中川江

中川江(なかがわごう)  


無銘 伝郷義弘
二尺二寸二分

  • 享保名物帳所載

    中川江 無銘長二尺二寸二分 代五千貫 御物
    織田城之助信忠公御所持、織田駿河守忠政へ下さる、駿河守事子細あって中川八右衛門と称す、子息宗半、孫八郎右衛門迄伝ふ、其頃津田長門と云仁、物数寄なる人にて此刀拵を為すに大部に反(そり)を伏せ直(すぐ)に致され、鷹野指に用ひらる、作は左文字と唱へ国中目利稽古の刻借り申候由なり、其以後軽く払て外の道具に仕替申度由、光甫方へ頼み来る、是は郷と相見へ候過分の代附可申、払候事を差留恰好直し、光室極め百枚になり八郎右衛門以の外大悦、光甫馬好き故「いすか」と云鼻曲りたる馬と黄金従妹給はる、其節小松中納言殿より良き馬を下され外にも有之候間、黄金壹枚は入用に留め可、馬と黄金九枚返進申也、秀忠公召上られ、越前三位宰相忠直卿へ下さる、越後守伝はり、延宝四年五千貫の代付になり隠居の刻、家綱公へ上る、公御遺物として尾張中納言殿拝領

  • 異本では一尺三寸四分無代とする。
  • もとは刃長二尺三寸四分、のち二尺二寸二分へと磨上。反り四分四厘。鋩子の差表は焼き詰めてあるが裏は尖っている。中心大磨上、無銘、目釘孔2個。

由来  

  • 中川重政所持にちなむ。

来歴  

  • はじめ織田信忠所持であったが、織田駿河守忠政(中川重政)に下された。
  • 重政は、のちに中川八郎右衛門と改名した。
    中川重政は、父は織田刑部大輔、織田信長の叔父・信次の孫にあたるといわれる。
  • 重政から子の中川光重(出家後は宗半、巨海斎と号す)に伝わる。中川光重の子孫は、中川八郎右衛門家として加賀藩で代々五千石を給された。
  • この「中川江」は、養子の八郎右衛門(中川長勝宗伴。光重宗半弟の中川半左衛門忠勝の長男。光重宗半二女を娶る)に伝わり、さらに養子の中川八郎右衛門長種(長勝の妹が嫁した瀬川蔵人の子)に伝わる。
  • 中川長種は五千石の大身で、凝った拵えを好みとし愛刀家の津田長門守忠治に依頼している。反りを伏せ、当時流行の無反りの刀にした上で、拵えを付けさせた。それを鷹狩の時に差料にしたという。
  • 当時は「左文字」(左安吉)の作と唱えていたが、本阿弥光甫郷義弘と極め、本阿弥光室が百枚とした。
  • 八郎右衛門は大喜びし、馬好きの光甫に「鶍(いすか)」という鼻の曲がった馬と、黄金十枚を渡したという。しかし光甫はすでに前田利常から拝領の馬を初め其他にも持っていたため、黄金一枚だけを受け取り鶍と黄金九枚を返している。
  • その後、この話を聞いた徳川秀忠に献上され、越前宰相松平忠直、さらに将軍徳川家綱へと伝わる。
    寛永6年(1629年)12月7日の松平光長の元服祝いに家光より拝領ともいう。
  • 延宝4年(1676年)本阿弥家から五千貫の折紙を出している。
  • こののち、松平光長から従兄弟に当たる越前福井藩主の松平光通に伝わり、その子昌親が延宝4年(1676年)8月26日に隠居挨拶として将軍家に献上した。
  • 延宝8年(1680年))5月8日に将軍家綱が薨去し、遺物として尾張中納言光友に下賜される。
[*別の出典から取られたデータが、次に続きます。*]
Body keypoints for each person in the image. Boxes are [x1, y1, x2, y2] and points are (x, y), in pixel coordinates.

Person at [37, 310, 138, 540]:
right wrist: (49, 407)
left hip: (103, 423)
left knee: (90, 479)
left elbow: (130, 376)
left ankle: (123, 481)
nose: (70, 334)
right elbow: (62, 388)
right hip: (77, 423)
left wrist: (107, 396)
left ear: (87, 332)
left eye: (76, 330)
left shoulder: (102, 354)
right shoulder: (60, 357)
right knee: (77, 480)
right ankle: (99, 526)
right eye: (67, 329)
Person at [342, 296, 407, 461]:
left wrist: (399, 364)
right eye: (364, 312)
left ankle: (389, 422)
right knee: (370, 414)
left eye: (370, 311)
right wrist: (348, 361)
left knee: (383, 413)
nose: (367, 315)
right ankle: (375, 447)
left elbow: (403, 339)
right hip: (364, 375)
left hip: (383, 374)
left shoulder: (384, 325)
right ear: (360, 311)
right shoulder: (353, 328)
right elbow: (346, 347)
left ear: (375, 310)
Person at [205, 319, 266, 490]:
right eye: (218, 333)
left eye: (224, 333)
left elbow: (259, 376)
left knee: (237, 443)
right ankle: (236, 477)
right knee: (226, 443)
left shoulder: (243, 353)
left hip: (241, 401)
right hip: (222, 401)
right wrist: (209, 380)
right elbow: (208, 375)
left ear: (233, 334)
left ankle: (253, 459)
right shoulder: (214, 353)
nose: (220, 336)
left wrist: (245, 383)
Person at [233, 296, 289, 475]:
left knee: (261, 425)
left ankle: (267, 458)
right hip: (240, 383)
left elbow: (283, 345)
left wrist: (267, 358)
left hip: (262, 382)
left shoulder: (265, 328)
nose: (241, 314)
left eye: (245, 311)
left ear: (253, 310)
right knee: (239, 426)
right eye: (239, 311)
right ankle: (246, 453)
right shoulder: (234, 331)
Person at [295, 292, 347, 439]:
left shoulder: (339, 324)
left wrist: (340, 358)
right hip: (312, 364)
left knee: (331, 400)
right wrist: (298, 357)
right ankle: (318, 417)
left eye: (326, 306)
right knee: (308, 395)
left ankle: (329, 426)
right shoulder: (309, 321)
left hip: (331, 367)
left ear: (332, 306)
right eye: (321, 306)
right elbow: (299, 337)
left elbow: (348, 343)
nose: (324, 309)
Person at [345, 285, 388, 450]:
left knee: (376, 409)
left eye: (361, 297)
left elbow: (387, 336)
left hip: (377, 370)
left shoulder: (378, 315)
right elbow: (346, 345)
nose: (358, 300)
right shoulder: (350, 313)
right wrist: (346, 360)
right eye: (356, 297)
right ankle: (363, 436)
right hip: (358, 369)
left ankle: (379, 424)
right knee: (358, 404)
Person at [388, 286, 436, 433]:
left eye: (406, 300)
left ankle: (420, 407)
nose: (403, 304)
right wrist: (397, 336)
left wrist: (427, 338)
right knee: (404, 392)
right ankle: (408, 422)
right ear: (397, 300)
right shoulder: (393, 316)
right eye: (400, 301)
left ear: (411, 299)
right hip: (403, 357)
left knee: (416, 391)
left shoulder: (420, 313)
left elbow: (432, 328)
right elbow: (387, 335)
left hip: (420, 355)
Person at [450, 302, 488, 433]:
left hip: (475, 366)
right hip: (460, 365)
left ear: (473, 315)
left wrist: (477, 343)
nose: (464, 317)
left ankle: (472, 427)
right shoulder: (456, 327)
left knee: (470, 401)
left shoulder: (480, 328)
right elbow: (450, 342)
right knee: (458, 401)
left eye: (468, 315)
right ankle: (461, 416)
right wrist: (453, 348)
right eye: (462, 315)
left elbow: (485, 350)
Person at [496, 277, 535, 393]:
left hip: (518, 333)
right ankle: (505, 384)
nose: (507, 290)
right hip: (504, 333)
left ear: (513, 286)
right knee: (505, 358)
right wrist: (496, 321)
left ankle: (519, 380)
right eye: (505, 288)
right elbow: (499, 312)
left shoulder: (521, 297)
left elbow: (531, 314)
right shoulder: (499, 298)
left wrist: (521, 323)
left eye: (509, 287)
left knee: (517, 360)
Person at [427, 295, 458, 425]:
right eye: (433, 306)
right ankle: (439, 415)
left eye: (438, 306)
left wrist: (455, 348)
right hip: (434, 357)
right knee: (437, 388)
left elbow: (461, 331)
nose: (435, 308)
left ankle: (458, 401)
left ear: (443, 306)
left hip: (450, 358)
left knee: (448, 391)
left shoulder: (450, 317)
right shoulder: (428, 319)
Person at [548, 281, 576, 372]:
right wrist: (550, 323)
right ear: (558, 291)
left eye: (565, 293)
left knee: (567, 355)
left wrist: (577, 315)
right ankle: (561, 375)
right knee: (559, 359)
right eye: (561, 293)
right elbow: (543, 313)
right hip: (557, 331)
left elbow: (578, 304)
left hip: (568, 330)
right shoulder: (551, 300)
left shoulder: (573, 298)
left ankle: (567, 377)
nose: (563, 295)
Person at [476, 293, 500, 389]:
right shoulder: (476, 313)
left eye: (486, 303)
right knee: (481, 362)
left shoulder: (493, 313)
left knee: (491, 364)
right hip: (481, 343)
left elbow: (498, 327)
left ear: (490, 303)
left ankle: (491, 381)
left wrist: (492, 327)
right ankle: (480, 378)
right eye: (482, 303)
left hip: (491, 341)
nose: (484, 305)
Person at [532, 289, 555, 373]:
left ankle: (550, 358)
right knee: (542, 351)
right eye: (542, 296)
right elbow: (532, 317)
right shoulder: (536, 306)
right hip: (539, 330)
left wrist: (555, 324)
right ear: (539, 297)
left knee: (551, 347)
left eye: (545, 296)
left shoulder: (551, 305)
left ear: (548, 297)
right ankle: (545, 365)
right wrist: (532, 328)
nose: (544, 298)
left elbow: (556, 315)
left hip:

    廿七日寺の御法會結願により。(略) 尾張中納言光友卿に中川郷の御刀。

  • 光友の孫、尾張吉通が正徳3年(1713年)7月26日に薨去すると、その形見として将軍家に献上される。
  • 以後将軍家に伝来し、終戦後徳川家を出て佐野美術館所蔵となる。




中川義弘  

  • この中川江とは別物と思われる「中川義弘」という刀がある。
  • 寛永9年(1632年)正月に徳川秀忠が薨去した際に、形見分けとして前田光高に贈られている。

    後秀忠の遺物を諸侯に分かつに及び、利常は松井貞宗の刀及び銀一萬枚、世子光高は中川義弘の刀を受く。